• **DIRECTIVE**:
Reproduce the listing below with "Setting up" replaced by "Configuring" wherever it occurs, and leave every other line and character unchanged.
==== TASK DATA ====
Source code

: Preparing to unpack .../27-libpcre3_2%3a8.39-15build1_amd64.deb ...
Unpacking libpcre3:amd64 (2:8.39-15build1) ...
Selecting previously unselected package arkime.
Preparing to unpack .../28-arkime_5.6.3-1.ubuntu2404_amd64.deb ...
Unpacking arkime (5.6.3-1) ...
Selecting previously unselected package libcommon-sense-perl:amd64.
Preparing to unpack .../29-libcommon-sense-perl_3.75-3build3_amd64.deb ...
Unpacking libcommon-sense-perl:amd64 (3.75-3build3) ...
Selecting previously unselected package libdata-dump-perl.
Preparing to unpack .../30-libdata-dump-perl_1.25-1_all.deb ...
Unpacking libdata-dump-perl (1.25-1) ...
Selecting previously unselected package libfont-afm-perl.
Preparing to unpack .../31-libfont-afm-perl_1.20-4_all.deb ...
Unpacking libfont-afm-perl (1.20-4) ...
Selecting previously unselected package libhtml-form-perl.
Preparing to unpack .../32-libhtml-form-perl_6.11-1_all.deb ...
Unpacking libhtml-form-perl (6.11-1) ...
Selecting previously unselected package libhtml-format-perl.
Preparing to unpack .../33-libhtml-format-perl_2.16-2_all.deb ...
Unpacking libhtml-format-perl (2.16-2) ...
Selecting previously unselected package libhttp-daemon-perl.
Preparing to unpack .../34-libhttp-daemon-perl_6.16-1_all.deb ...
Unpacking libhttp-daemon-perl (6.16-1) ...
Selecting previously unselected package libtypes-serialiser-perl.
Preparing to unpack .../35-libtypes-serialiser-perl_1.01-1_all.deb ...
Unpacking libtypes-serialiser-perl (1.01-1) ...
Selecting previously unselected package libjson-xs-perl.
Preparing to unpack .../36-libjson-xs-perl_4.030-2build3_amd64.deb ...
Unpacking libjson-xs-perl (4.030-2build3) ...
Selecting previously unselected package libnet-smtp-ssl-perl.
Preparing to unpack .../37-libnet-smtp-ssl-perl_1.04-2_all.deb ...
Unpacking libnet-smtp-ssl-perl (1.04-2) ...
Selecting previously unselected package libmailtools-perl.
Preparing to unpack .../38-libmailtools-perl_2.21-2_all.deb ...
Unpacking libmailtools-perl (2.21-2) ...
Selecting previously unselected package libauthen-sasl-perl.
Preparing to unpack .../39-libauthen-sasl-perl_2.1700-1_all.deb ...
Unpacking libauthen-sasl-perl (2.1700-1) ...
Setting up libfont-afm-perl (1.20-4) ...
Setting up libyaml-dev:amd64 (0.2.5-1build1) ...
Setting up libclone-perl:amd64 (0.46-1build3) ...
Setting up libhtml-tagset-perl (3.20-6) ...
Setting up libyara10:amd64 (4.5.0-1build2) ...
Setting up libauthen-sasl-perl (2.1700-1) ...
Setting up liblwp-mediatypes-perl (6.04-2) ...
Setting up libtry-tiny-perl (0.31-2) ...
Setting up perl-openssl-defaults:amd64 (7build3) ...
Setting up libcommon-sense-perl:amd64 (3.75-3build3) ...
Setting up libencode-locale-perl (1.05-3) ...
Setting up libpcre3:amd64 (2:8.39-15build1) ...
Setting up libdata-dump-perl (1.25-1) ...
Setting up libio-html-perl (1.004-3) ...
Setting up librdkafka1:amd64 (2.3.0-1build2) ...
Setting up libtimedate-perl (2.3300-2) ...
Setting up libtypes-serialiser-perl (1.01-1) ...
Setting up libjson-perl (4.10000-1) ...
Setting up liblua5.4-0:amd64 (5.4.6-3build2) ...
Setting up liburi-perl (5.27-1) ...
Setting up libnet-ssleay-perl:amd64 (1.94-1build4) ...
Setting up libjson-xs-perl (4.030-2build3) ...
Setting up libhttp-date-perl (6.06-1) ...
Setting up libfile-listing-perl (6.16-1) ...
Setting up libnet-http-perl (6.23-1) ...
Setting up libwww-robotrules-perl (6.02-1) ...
====
• **COMPLETED EXERCISE**:
Source code

: Preparing to unpack .../27-libpcre3_2%3a8.39-15build1_amd64.deb ...
Unpacking libpcre3:amd64 (2:8.39-15build1) ...
Selecting previously unselected package arkime.
Preparing to unpack .../28-arkime_5.6.3-1.ubuntu2404_amd64.deb ...
Unpacking arkime (5.6.3-1) ...
Selecting previously unselected package libcommon-sense-perl:amd64.
Preparing to unpack .../29-libcommon-sense-perl_3.75-3build3_amd64.deb ...
Unpacking libcommon-sense-perl:amd64 (3.75-3build3) ...
Selecting previously unselected package libdata-dump-perl.
Preparing to unpack .../30-libdata-dump-perl_1.25-1_all.deb ...
Unpacking libdata-dump-perl (1.25-1) ...
Selecting previously unselected package libfont-afm-perl.
Preparing to unpack .../31-libfont-afm-perl_1.20-4_all.deb ...
Unpacking libfont-afm-perl (1.20-4) ...
Selecting previously unselected package libhtml-form-perl.
Preparing to unpack .../32-libhtml-form-perl_6.11-1_all.deb ...
Unpacking libhtml-form-perl (6.11-1) ...
Selecting previously unselected package libhtml-format-perl.
Preparing to unpack .../33-libhtml-format-perl_2.16-2_all.deb ...
Unpacking libhtml-format-perl (2.16-2) ...
Selecting previously unselected package libhttp-daemon-perl.
Preparing to unpack .../34-libhttp-daemon-perl_6.16-1_all.deb ...
Unpacking libhttp-daemon-perl (6.16-1) ...
Selecting previously unselected package libtypes-serialiser-perl.
Preparing to unpack .../35-libtypes-serialiser-perl_1.01-1_all.deb ...
Unpacking libtypes-serialiser-perl (1.01-1) ...
Selecting previously unselected package libjson-xs-perl.
Preparing to unpack .../36-libjson-xs-perl_4.030-2build3_amd64.deb ...
Unpacking libjson-xs-perl (4.030-2build3) ...
Selecting previously unselected package libnet-smtp-ssl-perl.
Preparing to unpack .../37-libnet-smtp-ssl-perl_1.04-2_all.deb ...
Unpacking libnet-smtp-ssl-perl (1.04-2) ...
Selecting previously unselected package libmailtools-perl.
Preparing to unpack .../38-libmailtools-perl_2.21-2_all.deb ...
Unpacking libmailtools-perl (2.21-2) ...
Selecting previously unselected package libauthen-sasl-perl.
Preparing to unpack .../39-libauthen-sasl-perl_2.1700-1_all.deb ...
Unpacking libauthen-sasl-perl (2.1700-1) ...
Configuring libfont-afm-perl (1.20-4) ...
Configuring libyaml-dev:amd64 (0.2.5-1build1) ...
Configuring libclone-perl:amd64 (0.46-1build3) ...
Configuring libhtml-tagset-perl (3.20-6) ...
Configuring libyara10:amd64 (4.5.0-1build2) ...
Configuring libauthen-sasl-perl (2.1700-1) ...
Configuring liblwp-mediatypes-perl (6.04-2) ...
Configuring libtry-tiny-perl (0.31-2) ...
Configuring perl-openssl-defaults:amd64 (7build3) ...
Configuring libcommon-sense-perl:amd64 (3.75-3build3) ...
Configuring libencode-locale-perl (1.05-3) ...
Configuring libpcre3:amd64 (2:8.39-15build1) ...
Configuring libdata-dump-perl (1.25-1) ...
Configuring libio-html-perl (1.004-3) ...
Configuring librdkafka1:amd64 (2.3.0-1build2) ...
Configuring libtimedate-perl (2.3300-2) ...
Configuring libtypes-serialiser-perl (1.01-1) ...
Configuring libjson-perl (4.10000-1) ...
Configuring liblua5.4-0:amd64 (5.4.6-3build2) ...
Configuring liburi-perl (5.27-1) ...
Configuring libnet-ssleay-perl:amd64 (1.94-1build4) ...
Configuring libjson-xs-perl (4.030-2build3) ...
Configuring libhttp-date-perl (6.06-1) ...
Configuring libfile-listing-perl (6.16-1) ...
Configuring libnet-http-perl (6.23-1) ...
Configuring libwww-robotrules-perl (6.02-1) ...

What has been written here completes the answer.